Non-linear or curvilinear relationship
occurs when there is a positive linear relationship that becomes negative at a certain threshold or vice versa e.g., age-crime cruve, as age increases, so does the amount of criminal offending. However, beyond the age of 25, the amount of criminal offending decreases.
Type II or beta error
occurs when we assert that there is no relationship between two variables but one actually exists. the acceptance of a null hypothesis when it is false This is like finding a guilty person not guilty. - probability of committing a type II error decreases as the number of cases increases
Type I or alpha error
occurs when we incorrectly conclude that two variables are related when the association actually occurred by random chance. the rejection of a null hypothesis when it is true This is like finding an innocent person guilty.
Interquartile range (IQR)
removes the top and bottom quarters; summarize the data using the middle 50 % of the scores.

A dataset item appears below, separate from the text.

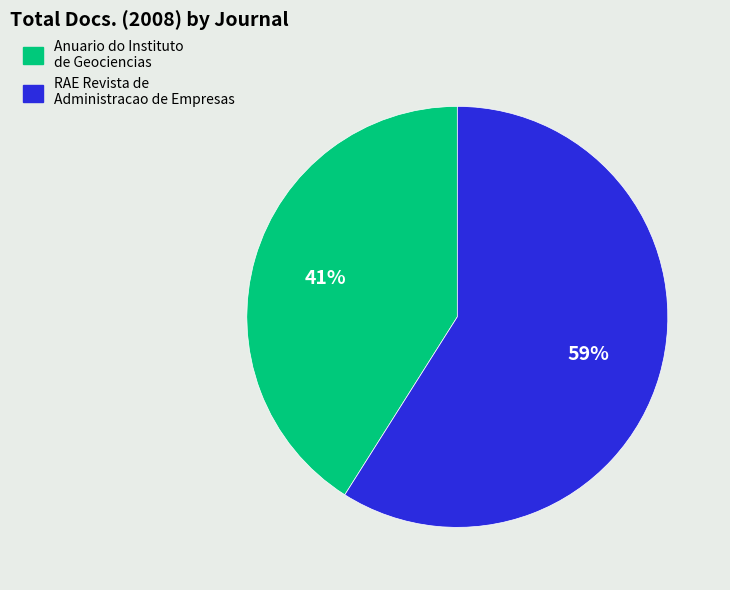

The Anuario do Instituto de Geociencias slice represents 34% of the pie. True or false?

False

What is the difference b/t statistical and substantive significance?
statistical significance can tell us whether the observed values didn't occur by chance, but it can't tell us whether it is something worth worrying about in the first place. - substantive significant asks how big of an effect is there - no objective test for substantive significance, but measures of common sense, previous research and theory e.g., two drugs have statistically significant relationship with lifespan, this can have substantive significance when one drug adds one hour to your lifespan and the other adds five years
Descriptive statistics
statistics that tell us something about the characteristics of some sample of the relationship b/t variables - summarize a set of observations
Univariate analysis
summarize data from one variable, using tables, graphs, frequency distributions and statistical measures of central tendency, dispersion and association. - every quantitative analysis starts with univariate analysis to look at one variable at a time - information on the distribution of data is then used to inform how data are used in bivariate and multivariate analyses.
Statistical significance
tell us the chances of finding a relationship in the sample occurring by chance and not existing in the population - stated as a level of confidence that the results are not caused by chance. - no absolute certainty about the true different b/t sample statistic and population parameters i.e., we can only be 95% certain that the results did not occur by chance - to do so we test the null hypothesis which says that there is no relationship b/t two variables
Regression line
the line running through points on a scattergram that shows the direction of the relationship; used to understand the relationship between an independent and dependent variable
Median
the middle point found in the distribution when the values are listed from lowest to highest. - breaks distribution into two equal halves - if equal number, the median is the two middle scores divided by 2
Scattergram of no linear relationship
x's randomly scattered, indicating that two variables don't co-vary in any predictable way.